Trying to focus on moving targets (like this little duckling photographed at the New York Botanical Garden) is tough. The minute you think you have them in focus, wham, they're gone before you can trip the shutter. Instead, try putting your camera in manual focus and focus on a spot where the action is repeating itself--home plate in a baseball game or the top of a piling where a seagull keeps landing and taking off, for example.
That's just what I did for this shot. I tried (and failed) about a dozen times as this duckling kept hopping up on the lily leaf and then--just as quickly--slipped back into the water. But once I put the lens in manual focus and focused on the center of the lily pad, all I had to do was wait for the duckling and fire when she came into the frame. I had the camera on a tripod and locked down tightly, so I didn't even have to watch through the viewfinder. I just kept my eye on the lily pad and then fired whenever she hopped up there. I also used a very fast shutter speed (1/1000 second) which was easy since the sun was very bright. Not only did the shutter speed stop the baby duck, but look how it froze the water on the leaf and the crop coming out off of the beak!

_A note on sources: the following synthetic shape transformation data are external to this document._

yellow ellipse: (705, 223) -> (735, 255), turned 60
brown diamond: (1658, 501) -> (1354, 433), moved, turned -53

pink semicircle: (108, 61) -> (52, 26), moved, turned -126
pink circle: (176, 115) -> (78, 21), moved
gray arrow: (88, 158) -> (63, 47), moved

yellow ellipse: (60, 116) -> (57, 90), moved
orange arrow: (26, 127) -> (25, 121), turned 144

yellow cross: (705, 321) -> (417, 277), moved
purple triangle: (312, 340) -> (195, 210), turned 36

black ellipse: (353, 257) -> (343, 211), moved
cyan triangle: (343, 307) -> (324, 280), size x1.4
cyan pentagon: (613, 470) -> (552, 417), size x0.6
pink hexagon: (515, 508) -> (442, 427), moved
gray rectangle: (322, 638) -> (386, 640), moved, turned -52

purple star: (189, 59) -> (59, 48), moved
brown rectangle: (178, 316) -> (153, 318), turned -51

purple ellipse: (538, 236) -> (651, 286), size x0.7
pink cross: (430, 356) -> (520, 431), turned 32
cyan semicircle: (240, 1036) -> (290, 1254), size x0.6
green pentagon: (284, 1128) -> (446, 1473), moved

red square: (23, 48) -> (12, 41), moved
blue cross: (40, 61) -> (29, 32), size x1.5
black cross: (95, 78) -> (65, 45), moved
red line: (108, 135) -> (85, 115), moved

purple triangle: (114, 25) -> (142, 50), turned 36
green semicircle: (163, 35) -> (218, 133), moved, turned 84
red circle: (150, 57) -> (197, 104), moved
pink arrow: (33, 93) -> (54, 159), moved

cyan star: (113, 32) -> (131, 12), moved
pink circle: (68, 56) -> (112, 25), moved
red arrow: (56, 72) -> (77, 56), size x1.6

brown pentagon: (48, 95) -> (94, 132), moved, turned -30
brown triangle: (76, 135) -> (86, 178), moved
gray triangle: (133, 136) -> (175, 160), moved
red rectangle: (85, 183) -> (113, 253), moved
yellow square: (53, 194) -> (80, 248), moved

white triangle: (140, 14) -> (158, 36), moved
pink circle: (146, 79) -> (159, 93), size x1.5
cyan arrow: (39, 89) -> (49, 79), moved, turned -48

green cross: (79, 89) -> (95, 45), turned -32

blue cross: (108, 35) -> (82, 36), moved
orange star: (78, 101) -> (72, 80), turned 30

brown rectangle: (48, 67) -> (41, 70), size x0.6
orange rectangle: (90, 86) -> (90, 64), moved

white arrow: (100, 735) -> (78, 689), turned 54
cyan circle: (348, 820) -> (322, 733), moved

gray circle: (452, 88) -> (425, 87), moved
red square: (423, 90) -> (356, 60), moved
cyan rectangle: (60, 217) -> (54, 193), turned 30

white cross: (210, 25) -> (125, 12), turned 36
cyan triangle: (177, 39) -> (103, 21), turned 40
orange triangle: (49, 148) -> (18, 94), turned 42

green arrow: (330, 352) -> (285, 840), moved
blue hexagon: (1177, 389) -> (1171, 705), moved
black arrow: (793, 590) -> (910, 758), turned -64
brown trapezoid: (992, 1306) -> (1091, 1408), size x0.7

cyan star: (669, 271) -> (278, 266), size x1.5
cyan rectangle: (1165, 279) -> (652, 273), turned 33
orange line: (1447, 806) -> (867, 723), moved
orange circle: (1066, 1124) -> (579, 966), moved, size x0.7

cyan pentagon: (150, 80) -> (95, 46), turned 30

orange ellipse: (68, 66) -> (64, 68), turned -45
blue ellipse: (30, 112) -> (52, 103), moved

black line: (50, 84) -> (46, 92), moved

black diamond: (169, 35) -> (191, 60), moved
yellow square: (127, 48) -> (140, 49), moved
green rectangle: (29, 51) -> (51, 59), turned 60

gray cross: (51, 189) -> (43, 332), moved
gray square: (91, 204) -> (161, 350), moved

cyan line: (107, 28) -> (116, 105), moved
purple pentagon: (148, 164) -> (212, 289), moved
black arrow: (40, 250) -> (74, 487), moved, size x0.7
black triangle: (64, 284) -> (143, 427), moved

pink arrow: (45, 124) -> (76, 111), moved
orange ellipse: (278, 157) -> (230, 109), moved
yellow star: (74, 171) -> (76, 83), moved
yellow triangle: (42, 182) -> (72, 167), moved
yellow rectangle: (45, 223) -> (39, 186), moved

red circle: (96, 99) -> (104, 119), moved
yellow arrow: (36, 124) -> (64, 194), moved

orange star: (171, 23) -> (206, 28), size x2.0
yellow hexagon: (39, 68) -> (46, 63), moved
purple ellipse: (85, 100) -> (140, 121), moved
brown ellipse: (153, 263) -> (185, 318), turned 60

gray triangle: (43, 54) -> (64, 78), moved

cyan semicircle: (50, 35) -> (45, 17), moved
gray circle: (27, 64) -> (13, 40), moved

By the way, even if you are shooting with a camera that doesn't have a manual-focus mode, you can still use this technique. Just frame the spot where you want to focus and press the shutter release button halfway down (and hold it halfway down); that locks the focus (and exposure) and then when your subject comes into the frame, press the shutter release the rest of the way.
Interestingly, many of the forms of action we photograph do repeat themselves in some predictable way and predicting where and when that action will occur is the key to photographing it sharply. If you just pause for a few moments and study the scene before you start to shoot you'll have a good idea of where you need to focus and how often the subjects will come into the frame.